Still not believing his luck, he would work monstrously hard the first two months and earn himself a scholarship for the rest of the duration. “They never thought people from India could play at that level,” he recalls the mutual disbelief of his academy mates and coaches through 2013-4.

Prudhvi would also catch the eye of an American prep school coach in Barcelona where ex-NBA and D-Leaguers played the summers. “This US gig also started in Spain. The coach of Christian Life Centre, Houston, saw my game and liked it. It was all style and flashy,” he remembers how he crossed over the Atlantic in 2015. While Europe worked on his fundamentals, the Americans encouraged his flair. He would return in 2015 and head for the tryouts as IMG Reliance were scouting for that one promising talent that could be catapulted into the D League. Palpreet Singh would make the cut, but the judges including legend AC Greene would pull Prudhwi aside and tell him to also undergo strength-conditioning alongwith Palpreet.

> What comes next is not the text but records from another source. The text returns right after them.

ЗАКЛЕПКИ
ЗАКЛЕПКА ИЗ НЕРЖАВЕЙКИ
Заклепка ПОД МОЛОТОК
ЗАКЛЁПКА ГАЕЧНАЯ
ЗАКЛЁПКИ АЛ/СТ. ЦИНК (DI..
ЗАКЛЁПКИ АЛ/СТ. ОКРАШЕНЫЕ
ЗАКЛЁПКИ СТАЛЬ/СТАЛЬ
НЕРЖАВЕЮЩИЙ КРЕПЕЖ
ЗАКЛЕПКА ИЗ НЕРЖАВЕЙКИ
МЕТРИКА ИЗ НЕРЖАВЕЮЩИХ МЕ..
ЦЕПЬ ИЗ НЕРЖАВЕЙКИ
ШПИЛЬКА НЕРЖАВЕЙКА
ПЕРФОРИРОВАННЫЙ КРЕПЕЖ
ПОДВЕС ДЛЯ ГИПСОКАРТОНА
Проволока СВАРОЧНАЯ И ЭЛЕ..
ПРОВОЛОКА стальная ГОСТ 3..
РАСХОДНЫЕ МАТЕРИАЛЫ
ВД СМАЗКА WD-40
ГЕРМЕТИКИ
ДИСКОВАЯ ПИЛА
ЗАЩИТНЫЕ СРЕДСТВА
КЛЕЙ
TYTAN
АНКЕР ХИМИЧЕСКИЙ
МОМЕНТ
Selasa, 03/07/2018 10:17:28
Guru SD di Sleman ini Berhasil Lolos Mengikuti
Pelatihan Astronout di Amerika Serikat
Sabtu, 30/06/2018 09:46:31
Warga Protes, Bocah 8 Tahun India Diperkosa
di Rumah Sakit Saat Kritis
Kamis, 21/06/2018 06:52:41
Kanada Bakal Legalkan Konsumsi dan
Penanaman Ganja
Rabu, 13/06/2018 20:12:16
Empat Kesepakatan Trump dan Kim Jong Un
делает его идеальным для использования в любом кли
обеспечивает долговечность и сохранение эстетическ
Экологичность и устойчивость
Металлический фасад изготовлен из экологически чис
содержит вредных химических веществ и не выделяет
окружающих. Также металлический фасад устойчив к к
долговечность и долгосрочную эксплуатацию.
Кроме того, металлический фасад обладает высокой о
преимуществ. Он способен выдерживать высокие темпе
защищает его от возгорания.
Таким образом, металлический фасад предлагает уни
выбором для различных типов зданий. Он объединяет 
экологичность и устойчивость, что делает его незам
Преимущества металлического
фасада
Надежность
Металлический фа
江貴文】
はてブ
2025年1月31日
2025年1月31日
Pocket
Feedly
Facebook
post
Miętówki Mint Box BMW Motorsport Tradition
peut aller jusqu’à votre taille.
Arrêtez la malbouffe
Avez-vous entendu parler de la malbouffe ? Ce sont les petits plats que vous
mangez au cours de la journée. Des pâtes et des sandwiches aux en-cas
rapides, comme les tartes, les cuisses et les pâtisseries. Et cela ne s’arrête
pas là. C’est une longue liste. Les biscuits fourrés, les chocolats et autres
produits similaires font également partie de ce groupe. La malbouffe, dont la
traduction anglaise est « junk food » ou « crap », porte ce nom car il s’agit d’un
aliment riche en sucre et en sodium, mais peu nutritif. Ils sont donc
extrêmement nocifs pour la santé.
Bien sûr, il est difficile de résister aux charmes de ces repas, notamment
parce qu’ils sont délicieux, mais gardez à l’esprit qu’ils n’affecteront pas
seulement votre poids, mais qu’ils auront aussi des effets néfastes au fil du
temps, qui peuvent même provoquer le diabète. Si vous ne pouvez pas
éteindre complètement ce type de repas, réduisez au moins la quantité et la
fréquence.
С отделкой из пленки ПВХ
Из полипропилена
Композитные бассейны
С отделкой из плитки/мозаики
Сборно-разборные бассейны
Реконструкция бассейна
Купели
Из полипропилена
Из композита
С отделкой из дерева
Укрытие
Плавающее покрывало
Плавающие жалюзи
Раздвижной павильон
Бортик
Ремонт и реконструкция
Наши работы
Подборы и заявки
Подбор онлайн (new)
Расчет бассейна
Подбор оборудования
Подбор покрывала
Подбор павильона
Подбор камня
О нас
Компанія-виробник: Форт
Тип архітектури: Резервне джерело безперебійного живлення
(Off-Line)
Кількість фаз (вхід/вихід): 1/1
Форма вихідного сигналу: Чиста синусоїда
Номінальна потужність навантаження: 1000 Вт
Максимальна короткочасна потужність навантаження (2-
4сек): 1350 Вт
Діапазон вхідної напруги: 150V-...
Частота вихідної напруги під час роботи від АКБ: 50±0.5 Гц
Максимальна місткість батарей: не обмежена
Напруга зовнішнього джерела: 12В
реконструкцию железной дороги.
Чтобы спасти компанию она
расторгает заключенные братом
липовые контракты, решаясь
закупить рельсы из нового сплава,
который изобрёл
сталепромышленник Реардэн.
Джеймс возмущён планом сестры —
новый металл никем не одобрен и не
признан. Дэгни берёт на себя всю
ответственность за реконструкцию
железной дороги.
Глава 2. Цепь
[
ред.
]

“The tendency for anyone in the world is to pick a tall player and say ‘I can do something with this tall boy’. Every coach fancies his ability to make something out of a tall player. At 6 feet I knew I wasn’t going to catch anyone’s attention – there’s millions like me walking on the road. A 7-footer, even I’d drop everyone else and try and mould him, so don’t blame them. But they told me I should train as well,” he recalls his stint as a first-reserve.

He would miss India’s first league season, but begin to impress immediately after he debuted in the second with Mumbai Challengers. Having started as all-rounder (he really digs his fancy criss-crossing runs) and playing pivot in his younger years, Prudhvi had realised he’d end up a shooting point guard. But at 21, his self-awareness is admirable. He reckons it’ll take him 2-3 years to attain the desired IQ. “Coach Zoran likes how I push the ball and my quickness. But as guard, I’ll need to learn to control the whole offense and up my IQ,” he says.

At the Mumbai franchise, he would get to play with 2010 Asian Games star Jagdeep Singh. “His patience, confidence and poise is unbelievable. I learnt a lot from him including that whenever you get a chance don’t take it for granted,” he adds.

As someone who comes from a non-hub of basketball Telangana, he reckons it’s been a wild journey leading up to this selection, after he played the William Jones tournament. “Telangana is usually fighting in the second division at Nationals. But I’m happy I could crack the Indian team and I’ll do my best in whatever chances I get,” says the hoopster not quite a Starting Five material yet. “I can’t believe it’s real,” he ends.